On 18 November 2012 14:13, Dmitry Olshansky <dmitry.olsh@gmail.com> wrote:
11/18/2012 3:21 PM, Manu пишет:
I've often wondered about having an official 'half' type.
It's very common in rendering/image processing, supported by most video
cards (so compression routines interacting with this type are common),
and it's also supported in hardware by some cpu's.

ARM for instance supports 'half's in hardware, and GCC has an __fp16
type which would map nicely if D supported the type in the front end.

The alternative us to use ushort everywhere, which is awkward, because
it is neither unsigned, nor is it an integer, and it's not typesafe
(allows direct assignment to ints and stuff)...
It would be nice if: cast(half)someFloat would yield the proper value,
even if it is performed in software in most architectures, it could be
mapped to hardware for those that do it.

I guess half(someFloat) will do for conversion.

How do you define 'will do'? It still behaves differently than proper types.
someFloat = someDouble without a cast is a compile error, likewise should be true in this case, but I don't know how to do that.
someHalf = someFloat should require an explicit cast too, or use a 1.0h literal ;)

It could be done in a library, but then GCC couldn't map it properly to
the hardware type, and since D has no way to describe implicit casts
(that I know of?) it becomes awkward to use.

alias this should work.
Just tried it, works wonders:

import std.math;

struct half{
    ushort data; //this one should be __fp16 where it works
//other overloaded ops, etc.

    alias getFloat this;
    //***only for the purpose of showing implicit conversion ***
    float getFloat(){ return data * 0.1; }
}

void main(){
    float x = half(12);
    assert(abs(x - 1.2) < 1e-6);

}

Yup, that solves the up-cast problem perfectly!

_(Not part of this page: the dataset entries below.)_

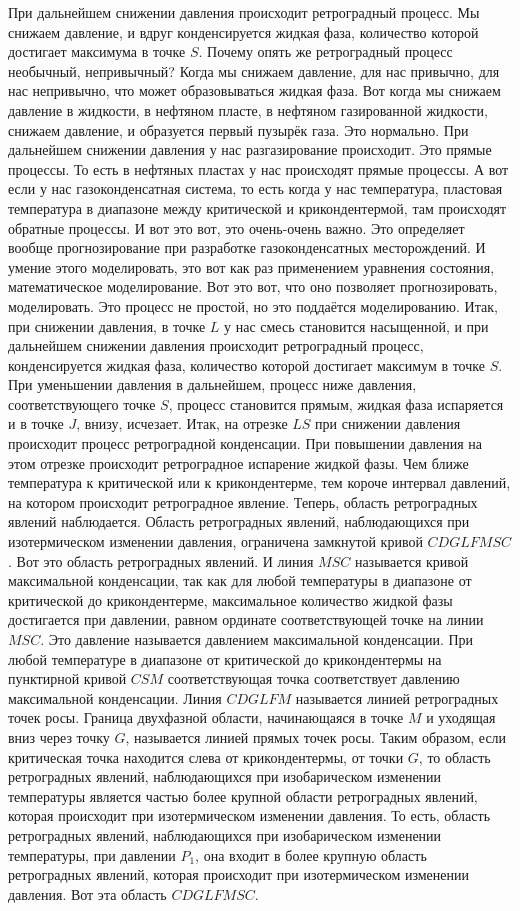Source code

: \documentclass[main.tex]{subfiles}
\begin{document}
При дальнейшем снижении давления происходит ретроградный
процесс.
Мы снижаем давление, и вдруг конденсируется жидкая фаза, количество которой достигает максимума в точке $S$.
Почему опять же ретроградный процесс необычный, непривычный?
Когда мы снижаем давление, для нас привычно, для нас непривычно, что может образовываться жидкая фаза.
Вот когда мы снижаем давление в жидкости, в нефтяном пласте, в нефтяном газированной жидкости, снижаем давление, и образуется первый пузырёк газа.
Это нормально.
При дальнейшем снижении давления у нас разгазирование происходит.
Это прямые процессы.
То есть в нефтяных пластах у нас происходят прямые процессы.
А вот если у нас газоконденсатная система, то есть когда у нас температура, пластовая температура в диапазоне между критической и крикондентермой, там происходят обратные процессы.
И вот это вот, это очень-очень важно.
Это определяет вообще прогнозирование при разработке газоконденсатных месторождений.
И умение этого моделировать, это вот как раз применением уравнения состояния, математическое моделирование.
Вот это вот, что оно позволяет прогнозировать, моделировать.
Это процесс не простой, но это поддаётся моделированию.
Итак, при снижении давления, в точке $L$ у нас смесь становится насыщенной, и при дальнейшем снижении давления происходит ретроградный процесс, конденсируется жидкая фаза, количество которой достигает максимум в точке $S$.
При уменьшении давления в дальнейшем, процесс ниже давления, соответствующего точке $S$, процесс становится прямым, жидкая фаза испаряется и в точке $J$, внизу, исчезает.
Итак, на отрезке $LS$ при снижении давления происходит процесс ретроградной конденсации.
При повышении давления на этом отрезке происходит ретроградное испарение жидкой фазы.
Чем ближе температура к критической или к крикондентерме, тем короче интервал давлений, на котором происходит ретроградное явление.
Теперь, область ретроградных явлений наблюдается.
Область ретроградных явлений, наблюдающихся при изотермическом изменении давления, ограничена замкнутой кривой $CDGLFMSC$.
Вот это область ретроградных явлений.
И линия $MSC$ называется кривой максимальной конденсации, так как для любой температуры в диапазоне от критической до крикондентерме, максимальное количество жидкой фазы достигается при давлении, равном ординате соответствующей точке на линии $MSC$.
Это давление называется давлением максимальной конденсации.
При любой температуре в диапазоне от критической до крикондентермы на пунктирной кривой $CSM$ соответствующая точка соответствует давлению максимальной конденсации.
Линия $CDGLFM$ называется линией ретроградных точек росы.
Граница двухфазной области, начинающаяся в точке $M$ и уходящая вниз через точку $G$, называется линией прямых точек росы.
Таким образом, если критическая точка находится слева от крикондентермы, от точки $G$, то область ретроградных явлений, наблюдающихся при изобарическом изменении температуры является частью более крупной области ретроградных явлений, которая происходит при изотермическом изменении
давления.
То есть, область ретроградных явлений, наблюдающихся при изобарическом изменении температуры, при давлении $P_1$, она входит в более крупную область ретроградных явлений, которая происходит при изотермическом изменении давления.
Вот эта область $CDGLFMSC$.
\end{document}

I didn't think of that trick.

someFloat = someHalf <- doesn't work, because a cast operator expects an
explicit cast, even though this is a lossless conversion and should be
exactly the same as someDouble = someFloat.

Thoughts?

Everything but hardware support is doable as is. I'm not sure if it's possible and/or feasible to make _efficient_ wrapper type that uses hardware support.

The easiest path seems to be:
- convince GDC to add __fp16 type as an extension that maps to GCC's one
- use it on GDC, and fallback to emulation on DMD

That being said I personally have no objections to add half type to built-ins in DMD.

I'm sure it's already accessible in GDC, but it's not portable unless it gets a proper name in the front end.
The point would be to name the type, add the conversion functions to druntime for fallback/portability, and a literal 1.0h would be handy to identify the type to templates.